Please list all lines of the material below in which the string "Jetzt" occurs.

- **DATASET RECORDS**
§ §
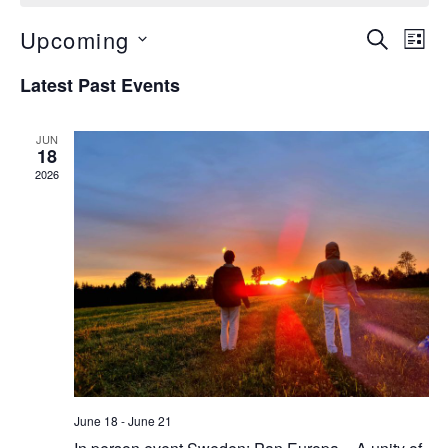
Upcoming
Eve
Events
SEARCH
LIST
Vie
Search
Select
Navi
Latest Past Events
and
date.
Views
JUN
Navigat
18
2026
June 18
-
June 21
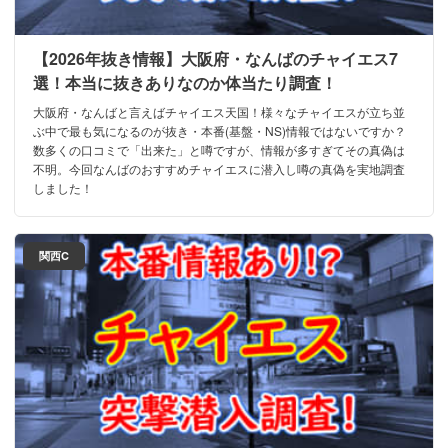
【2026年抜き情報】大阪府・なんばのチャイエス7
選！本当に抜きありなのか体当たり調査！
大阪府・なんばと言えばチャイエス天国！様々なチャイエスが立ち並
ぶ中で最も気になるのが抜き・本番(基盤・NS)情報ではないですか？
数多くの口コミで「出来た」と噂ですが、情報が多すぎてその真偽は
不明。今回なんばのおすすめチャイエスに潜入し噂の真偽を実地調査
しました！
関西C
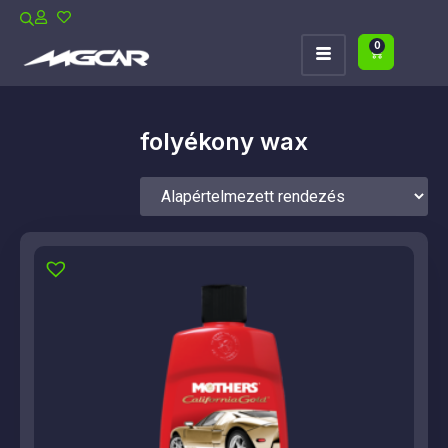
0
folyékony wax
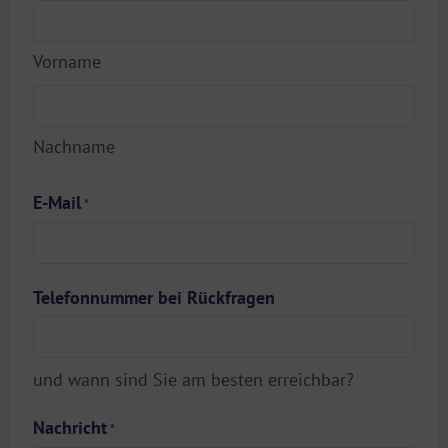
Vorname
Nachname
E-Mail
*
Telefonnummer bei Rückfragen
und wann sind Sie am besten erreichbar?
Nachricht
*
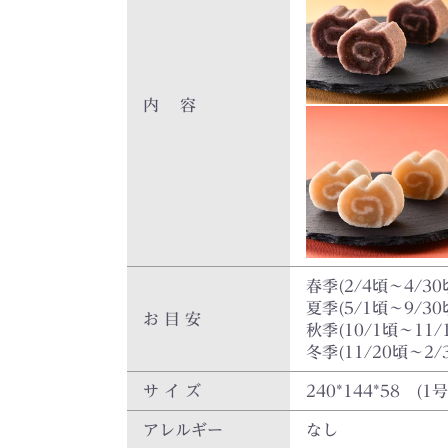
内 容
春季(2/4頃～4/
夏季(5/1頃～9/
お 目 安
秋季(10/1頃～11
冬季(11/20頃～2
サ イ ズ
240*144*58 (1号
アレルギー
なし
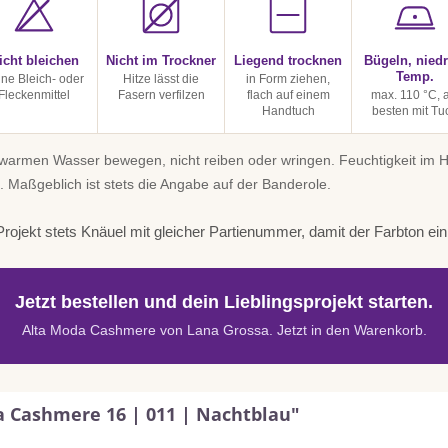
icht bleichen
Nicht im Trockner
Liegend trocknen
Bügeln, niedr
Temp.
ine Bleich- oder
Hitze lässt die
in Form ziehen,
Fleckenmittel
Fasern verfilzen
flach auf einem
max. 110 °C, 
Handtuch
besten mit Tu
uwarmen Wasser bewegen, nicht reiben oder wringen. Feuchtigkeit im
. Maßgeblich ist stets die Angabe auf der Banderole.
rojekt stets Knäuel mit gleicher Partienummer, damit der Farbton einhe
Jetzt bestellen und dein Lieblingsprojekt starten.
Alta Moda Cashmere von Lana Grossa. Jetzt in den Warenkorb.
a Cashmere 16 | 011 | Nachtblau"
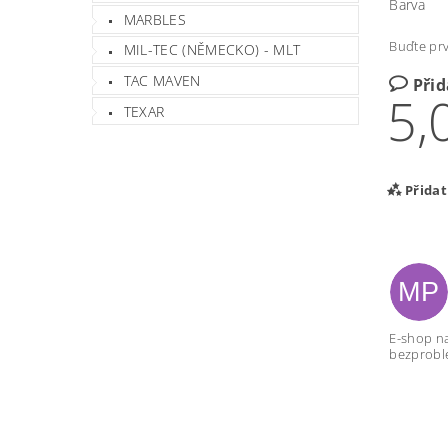
Barva
MARBLES
Buďte prv
MIL-TEC (NĚMECKO) - MLT
TAC MAVEN
Při
5,
TEXAR
Přida
MP
E-shop na
bezprobl
Vlož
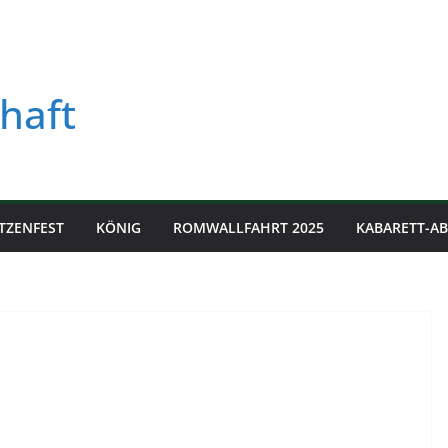
haft
TZENFEST
KÖNIG
ROMWALLFAHRT 2025
KABARETT-A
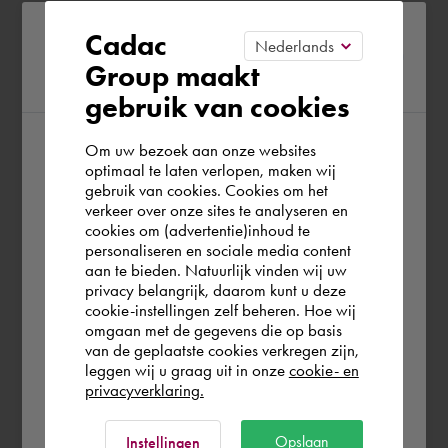
Please confirm your current
Cadac
Group maakt
region
gebruik van cookies
Om uw bezoek aan onze websites
According to us you are situated in Rest of
optimaal te laten verlopen, maken wij
gebruik van cookies. Cookies om het
the world. Please confirm in which country
verkeer over onze sites te analyseren en
you wish to shop.
cookies om (advertentie)inhoud te
personaliseren en sociale media content
aan te bieden. Natuurlijk vinden wij uw
Schweiz
privacy belangrijk, daarom kunt u deze
cookie-instellingen zelf beheren. Hoe wij
omgaan met de gegevens die op basis
Rest of the world
van de geplaatste cookies verkregen zijn,
leggen wij u graag uit in onze
cookie- en
privacyverklaring.
Ok
Opslaan
Instellingen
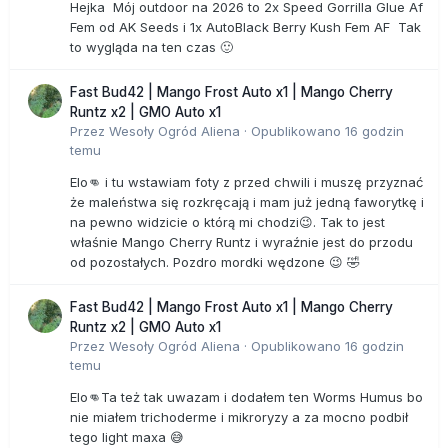
Hejka Mój outdoor na 2026 to 2x Speed Gorrilla Glue Af
Fem od AK Seeds i 1x AutoBlack Berry Kush Fem AF Tak
to wygląda na ten czas 🙂
Fast Bud42 | Mango Frost Auto x1 | Mango Cherry
Runtz x2 | GMO Auto x1
Przez
Wesoły Ogród Aliena
·
Opublikowano
16 godzin
temu
Elo👊 i tu wstawiam foty z przed chwili i muszę przyznać
że maleństwa się rozkręcają i mam już jedną faworytkę i
na pewno widzicie o którą mi chodzi😉. Tak to jest
właśnie Mango Cherry Runtz i wyraźnie jest do przodu
od pozostałych. Pozdro mordki wędzone 😉 🤣
Fast Bud42 | Mango Frost Auto x1 | Mango Cherry
Runtz x2 | GMO Auto x1
Przez
Wesoły Ogród Aliena
·
Opublikowano
16 godzin
temu
Elo👊Ta też tak uwazam i dodałem ten Worms Humus bo
nie miałem trichoderme i mikroryzy a za mocno podbił
tego light maxa 😅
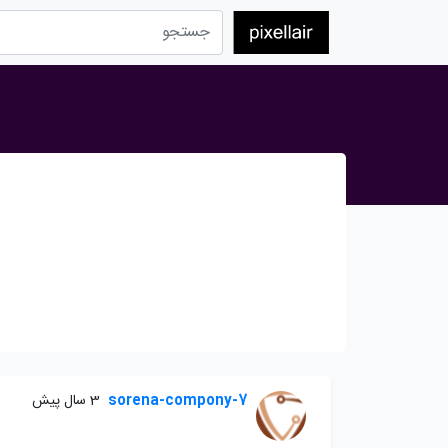
sorena-compony-7
3 سال پیش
§ §
- **SOLUTION TO THIS EXERCISE**
Jetzt bestellen und dein Lieblingsprojekt starten.
Alta Moda Cashmere von Lana Grossa. Jetzt in den Warenkorb.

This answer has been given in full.